[What you need to do] Extract every line of text from the data below verbatim, and omit the pictures.

[Given records]
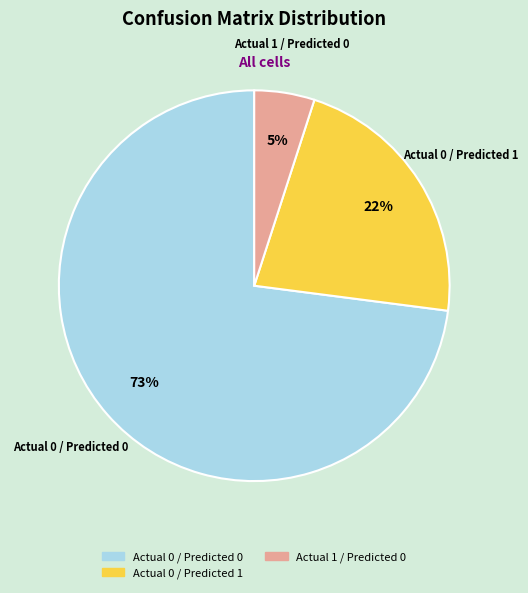

To the nearest percent, what is the average slice percentage?

33%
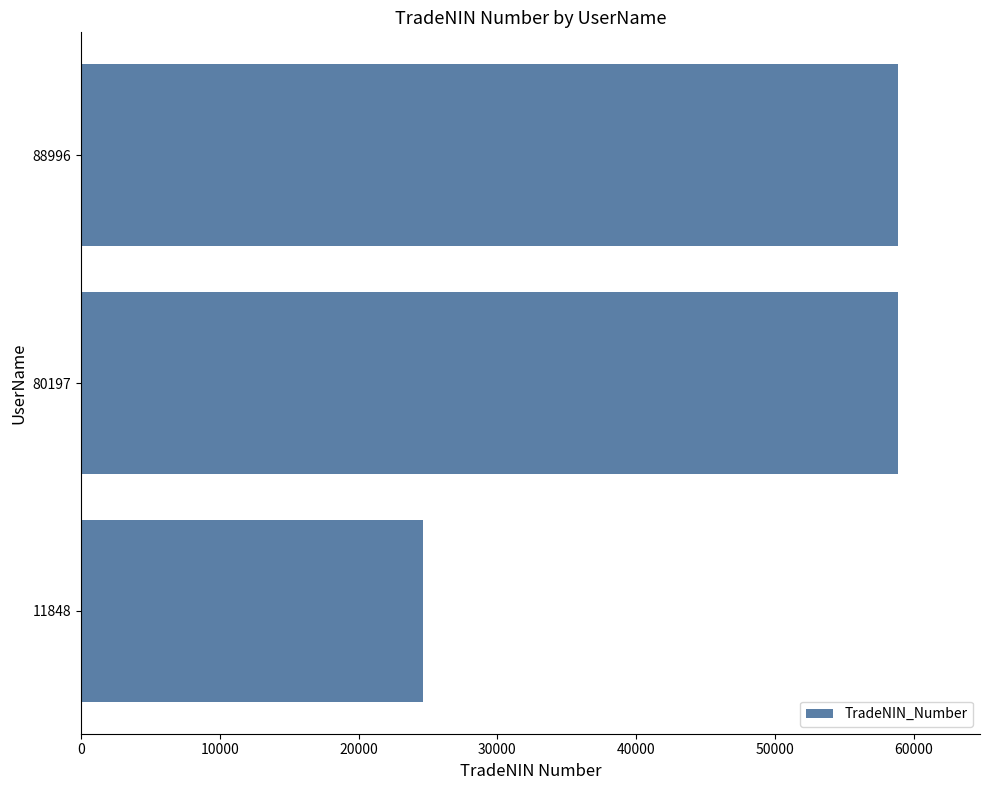

What is the ratio of the value at 88996 to the value at 80197?

1.0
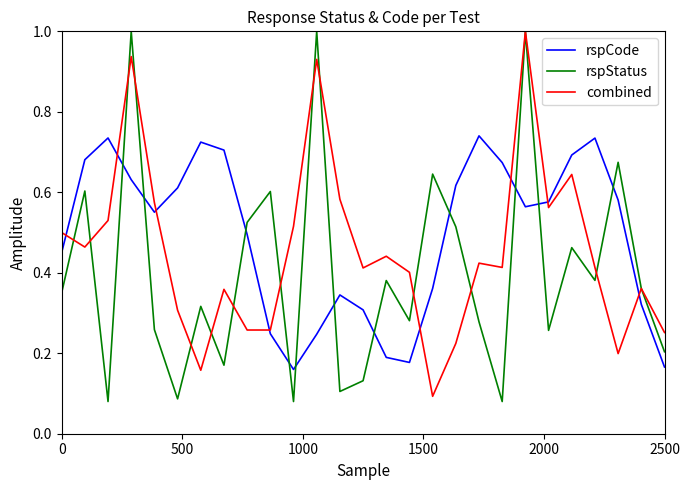

Which series has the largest range (max minus min)?

rspStatus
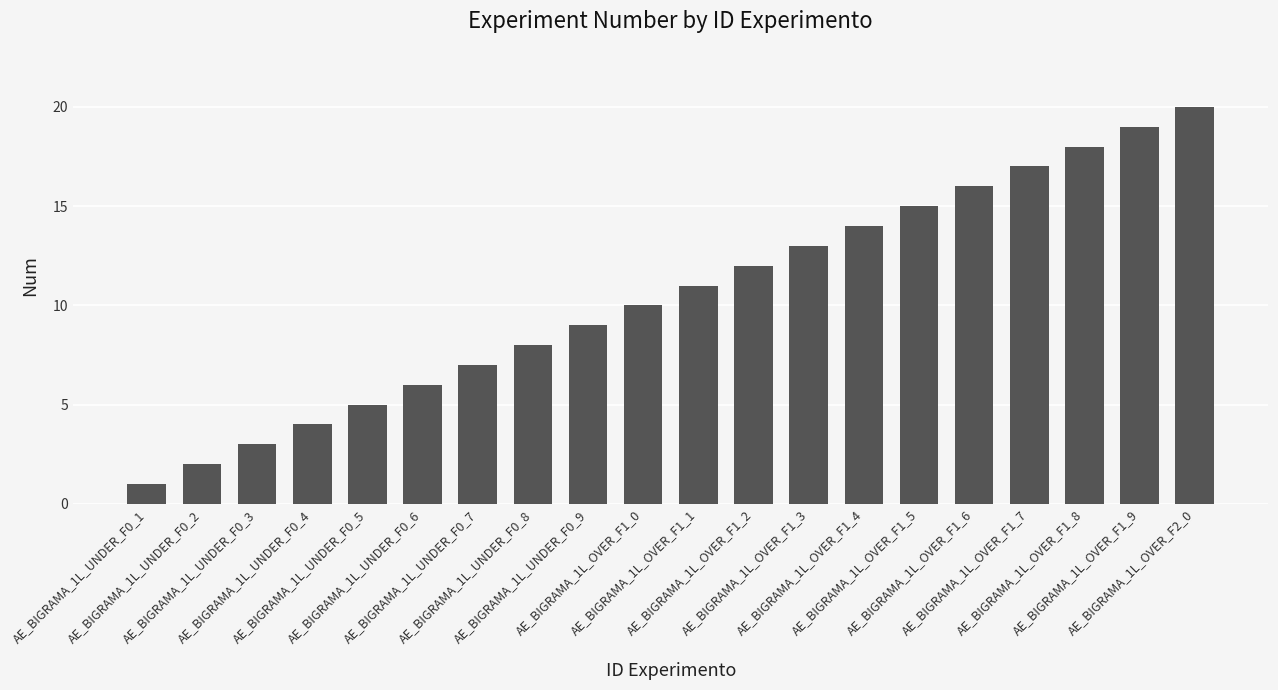

Reading left to right, list all the values displayed in this chart.

1	2	3	4	5	6	7	8	9	10	11	12	13	14	15	16	17	18	19	20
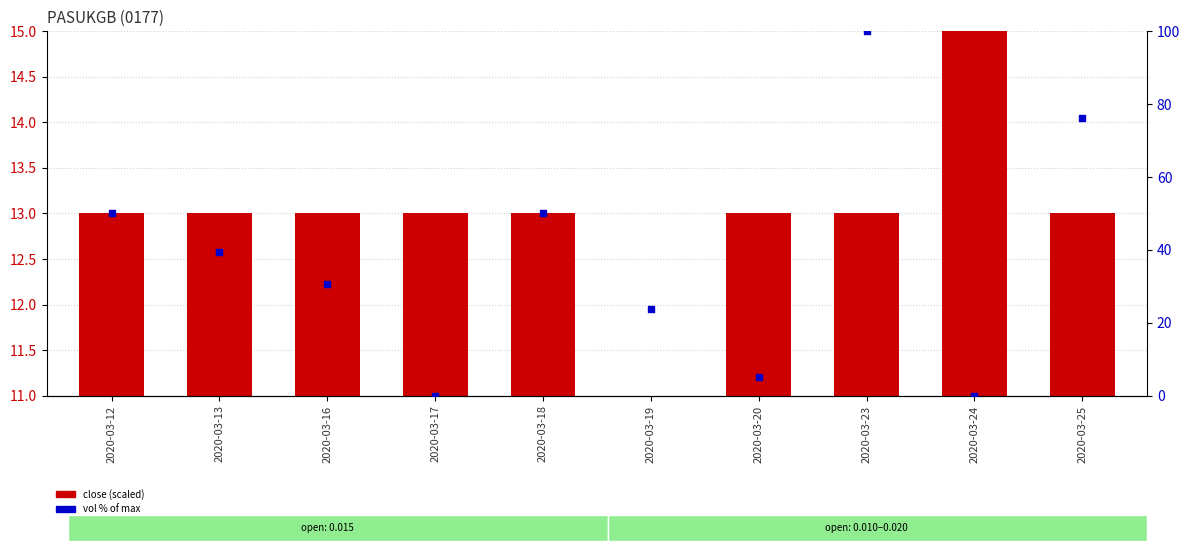

At which category is the sum across all series the highest?

2020-03-23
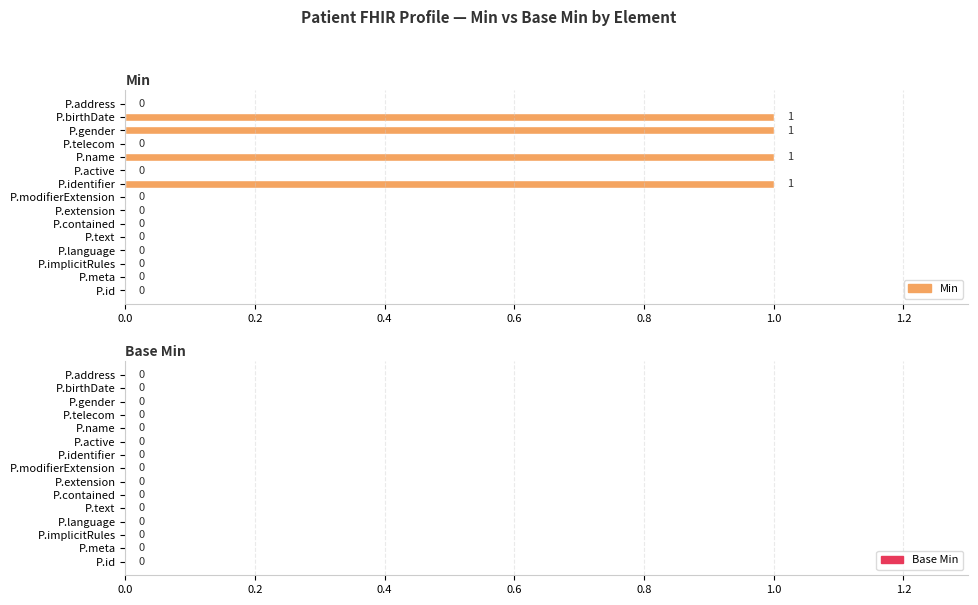

What is the sum of all values?

4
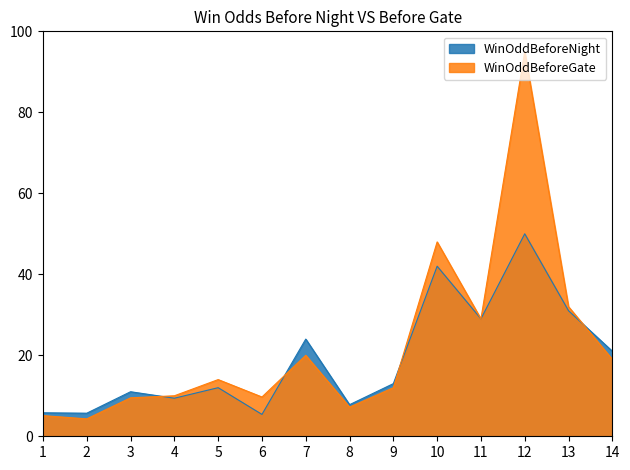

How many interior local valleys does the WinOddBeforeNight series have?

5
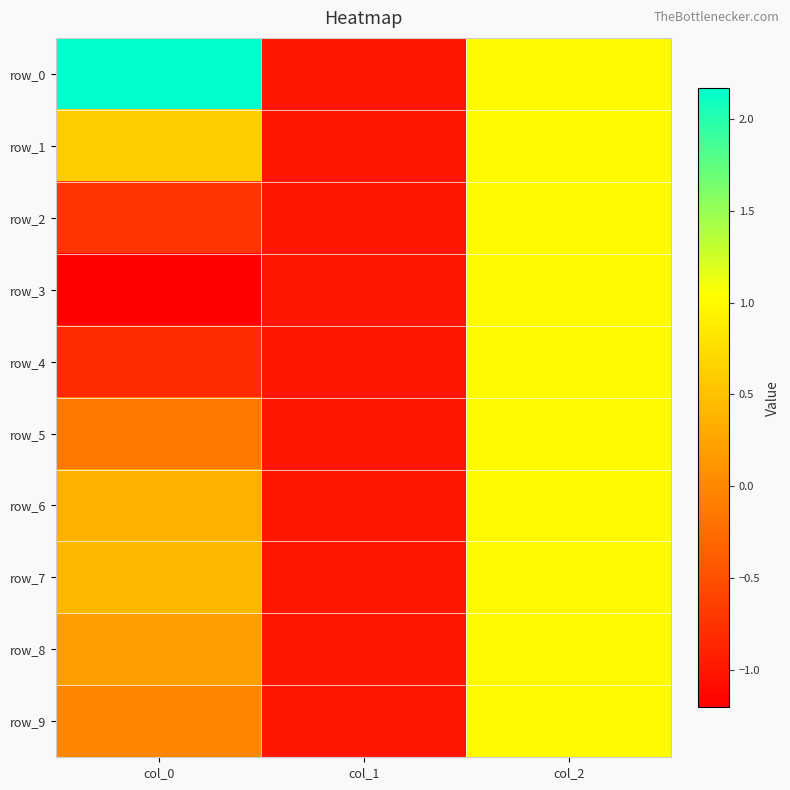

At which category is the sum across all series the highest?

col_2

[Response to the task]
To the nearest percent, what is the average slice percentage?

33%

What is the ratio of the value at 88996 to the value at 80197?

1.0

Which series has the largest range (max minus min)?

rspStatus

Reading left to right, list all the values displayed in this chart.

1	2	3	4	5	6	7	8	9	10	11	12	13	14	15	16	17	18	19	20

At which category is the sum across all series the highest?

2020-03-23

What is the sum of all values?

4

How many interior local valleys does the WinOddBeforeNight series have?

5

At which category is the sum across all series the highest?

col_2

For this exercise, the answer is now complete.